More REEs at Bear Lodge for Rare Element

The Bull Hill zone at Rare Element Resources' Bear Lodge rare earth elements project in Wyoming. Photo by Rare Element ResourcesThe Bull Hill zone at Rare Element Resources' Bear Lodge rare earth elements project in Wyoming. Photo by Rare Element Resources

In an updated resource estimate that includes less than half of the new assay results from holes drilled in 2011, Rare Element Resources (RES-T) has boosted the measured and indicated resources of its Bear Lodge rare earths project in Wyoming by 38%. The estimate will be updated again by the end of this year’s second quarter and incorporate all 2011 drill holes.

For now the Bull Hill deposit contains 6.2 million tonnes averaging 3.75% rare earth oxides (REO) at a 1.5% REO cut-off grade in the measured and indicated category, up from 4.4 million tonnes averaging 3.77% REO last year.

Inferred resources add 22 million tonnes at 2.74% REO, including 16.1 million tonnes at 3.10% REO at a 2% cut-off grade.

All of the measured and indicated resources and 15 million tonnes of the inferred resources are near-surface oxides and oxide-carbonate mineralization.

News of the updated resource sent the company’s shares up 21%, or 76¢, to close at $4.35 per share on Jan. 4. By midday on Jan. 5, Rare Element Resources had gained another 13%, or 58¢, to $4.93. Over the last year the company has traded between a high of $16.80 per share in January 2011 and a low of $3.16 per share in December 2011.

The updated resource estimate was calculated from a rare earth element (REE) database that included 117 holes drilled between 2008 and 2011 and focused on the dike sets in the main Bull Hill deposit, including Bull Hill West, in addition to the Bull Hill Northwest and Whitetail Ridge deposit areas.

The upgraded Bull Hill resource will be used in a prefeasibility study that the company expects completed before April.

The company says it is conducting metallurgical tests at its pilot plant and expand its REO separation testing. It confirms that it will work on a full feasibility study following prefeasibility.
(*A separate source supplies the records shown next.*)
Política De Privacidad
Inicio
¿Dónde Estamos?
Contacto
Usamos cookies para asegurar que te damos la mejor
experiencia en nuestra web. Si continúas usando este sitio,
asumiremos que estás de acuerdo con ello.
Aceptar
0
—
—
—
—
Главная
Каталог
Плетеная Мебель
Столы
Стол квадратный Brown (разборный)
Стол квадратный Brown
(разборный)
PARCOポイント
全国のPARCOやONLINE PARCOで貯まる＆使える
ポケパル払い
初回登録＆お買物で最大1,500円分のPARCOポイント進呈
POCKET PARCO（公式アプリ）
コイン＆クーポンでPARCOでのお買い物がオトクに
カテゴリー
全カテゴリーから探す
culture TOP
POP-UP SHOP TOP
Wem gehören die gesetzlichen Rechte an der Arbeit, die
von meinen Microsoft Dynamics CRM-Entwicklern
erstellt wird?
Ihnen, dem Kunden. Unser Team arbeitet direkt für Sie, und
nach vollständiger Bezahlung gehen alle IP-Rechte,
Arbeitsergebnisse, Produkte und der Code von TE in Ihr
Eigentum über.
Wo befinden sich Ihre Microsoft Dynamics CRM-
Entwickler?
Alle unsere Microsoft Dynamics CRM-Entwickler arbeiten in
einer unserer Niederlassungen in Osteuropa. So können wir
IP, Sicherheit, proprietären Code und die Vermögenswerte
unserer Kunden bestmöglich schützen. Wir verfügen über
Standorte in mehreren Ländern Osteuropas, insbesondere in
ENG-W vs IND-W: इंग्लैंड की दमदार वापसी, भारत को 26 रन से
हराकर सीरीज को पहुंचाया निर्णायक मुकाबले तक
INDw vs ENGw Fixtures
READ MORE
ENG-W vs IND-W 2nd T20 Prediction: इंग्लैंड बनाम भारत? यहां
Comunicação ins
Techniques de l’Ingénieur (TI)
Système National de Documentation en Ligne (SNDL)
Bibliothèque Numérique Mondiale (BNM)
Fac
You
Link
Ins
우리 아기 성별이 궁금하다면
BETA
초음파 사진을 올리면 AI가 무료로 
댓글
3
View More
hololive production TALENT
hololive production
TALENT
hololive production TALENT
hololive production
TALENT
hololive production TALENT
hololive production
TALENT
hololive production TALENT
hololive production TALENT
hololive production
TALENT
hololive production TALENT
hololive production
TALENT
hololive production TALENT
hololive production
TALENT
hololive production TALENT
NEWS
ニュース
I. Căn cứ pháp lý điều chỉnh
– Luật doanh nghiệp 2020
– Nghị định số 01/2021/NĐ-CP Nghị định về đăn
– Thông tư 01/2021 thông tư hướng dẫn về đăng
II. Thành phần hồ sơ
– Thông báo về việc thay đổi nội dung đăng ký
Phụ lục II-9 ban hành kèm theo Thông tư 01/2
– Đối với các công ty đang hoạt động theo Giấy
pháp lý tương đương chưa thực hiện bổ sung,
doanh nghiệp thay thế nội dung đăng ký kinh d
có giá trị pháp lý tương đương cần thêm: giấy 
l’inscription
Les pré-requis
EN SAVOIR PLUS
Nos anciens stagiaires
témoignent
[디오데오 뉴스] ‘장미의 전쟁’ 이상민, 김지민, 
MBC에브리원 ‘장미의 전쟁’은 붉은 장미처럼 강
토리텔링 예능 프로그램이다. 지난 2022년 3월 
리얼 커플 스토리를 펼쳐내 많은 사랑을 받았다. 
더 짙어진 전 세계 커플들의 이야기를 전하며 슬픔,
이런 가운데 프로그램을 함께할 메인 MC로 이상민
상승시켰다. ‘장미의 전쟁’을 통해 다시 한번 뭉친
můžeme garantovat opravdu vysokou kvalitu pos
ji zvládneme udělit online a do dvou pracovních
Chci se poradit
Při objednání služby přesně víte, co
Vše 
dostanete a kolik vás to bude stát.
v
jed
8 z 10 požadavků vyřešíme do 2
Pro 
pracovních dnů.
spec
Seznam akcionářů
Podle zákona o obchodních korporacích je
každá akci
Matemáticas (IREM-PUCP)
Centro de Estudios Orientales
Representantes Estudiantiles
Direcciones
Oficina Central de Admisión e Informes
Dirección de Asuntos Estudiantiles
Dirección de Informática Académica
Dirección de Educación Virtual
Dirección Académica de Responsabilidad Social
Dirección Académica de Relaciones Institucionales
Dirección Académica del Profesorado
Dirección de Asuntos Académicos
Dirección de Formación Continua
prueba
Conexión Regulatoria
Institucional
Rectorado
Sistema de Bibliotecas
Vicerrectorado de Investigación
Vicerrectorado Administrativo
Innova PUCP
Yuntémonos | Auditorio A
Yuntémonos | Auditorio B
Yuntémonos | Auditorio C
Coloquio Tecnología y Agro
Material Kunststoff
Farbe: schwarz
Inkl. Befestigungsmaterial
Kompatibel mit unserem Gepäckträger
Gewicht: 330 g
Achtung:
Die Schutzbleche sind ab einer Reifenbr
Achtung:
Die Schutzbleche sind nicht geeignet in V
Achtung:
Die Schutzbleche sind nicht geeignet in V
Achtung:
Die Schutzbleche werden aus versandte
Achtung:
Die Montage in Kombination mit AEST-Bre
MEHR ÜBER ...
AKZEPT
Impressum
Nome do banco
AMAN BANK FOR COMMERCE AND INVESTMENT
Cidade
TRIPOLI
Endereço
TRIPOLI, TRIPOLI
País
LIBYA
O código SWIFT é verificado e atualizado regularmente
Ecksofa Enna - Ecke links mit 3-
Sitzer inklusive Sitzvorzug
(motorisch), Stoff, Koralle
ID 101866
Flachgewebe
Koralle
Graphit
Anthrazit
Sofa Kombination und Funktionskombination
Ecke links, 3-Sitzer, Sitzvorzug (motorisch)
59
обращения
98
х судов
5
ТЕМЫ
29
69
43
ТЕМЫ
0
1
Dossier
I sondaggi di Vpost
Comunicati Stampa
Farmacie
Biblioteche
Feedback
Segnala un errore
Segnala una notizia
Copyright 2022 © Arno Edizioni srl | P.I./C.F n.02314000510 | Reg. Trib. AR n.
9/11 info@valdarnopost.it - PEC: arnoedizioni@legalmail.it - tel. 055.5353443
Rare Element says the drilling suggests potential to expand all three deposits and define heavy REE-enriched resources in the East Taylor and Carbon targets, both of which were drilled last year.

Formerly known as Bull Hill Southwest, the Bull Hill deposit contains the bulk of the current resources. The deposit comprises a steeply dipping FMR-carbonatite dike swarm with a dominant northwesterly trend. The Bull Hill Northwest deposit shares characteristics with the Bull Hill Southwest deposit, and it appears that northerly striking mineralized bodies predominate.

The dikes are part of an FMR-carbonatite dike system that is likely separate from the Bull Hill dike system.

The Whitetail Ridge deposit is more enriched in heavy rare earths and is distinguished by a zone of FMR stockwork, some dikes and a coincident geophysical anomaly, the company outlines on its website. Whitetail Ridge is a key target for resource-development drilling this year.

The major dike sets in all of the resource areas come with peripheral zones of lower-grade stockwork REE mineralization.

The company is advancing its rare-earth metallurgical studies at Mountain States Research & Development International in Vail, Ariz., at Nagrom in Perth, Western Australia, and at Hazen Research in Golden, Colo.

The objective is to develop and optimize an effective and cost-efficient metallurgical flowsheet.

Metallurgical testing will continue throughout the year on mineralized bulk-core samples and surface bulk samples collected in 2011. Metallurgical testing of the oxide-carbonate zone resource is also progressing.

The Bear Lodge project contains the light REEs – lanthanum, cerium, praseodymium, neodymium, samarium, europium and gadolinium – with lanthanum, cerium, praseodymium and neodymium making up the majority of the Bear Lodge deposits.

Hecla Mining (HL-N) explored Bear Lodge in the late eighties, focusing on a swarm of three carbonatite dikes at Bull Hill. Hecla drilled 12 core holes into the system, intercepting multiple rare-earth concentrations in nearly every hole.

Earlier, four holes drilled by Duval and Molycorp (MCP-N) also found rare earths.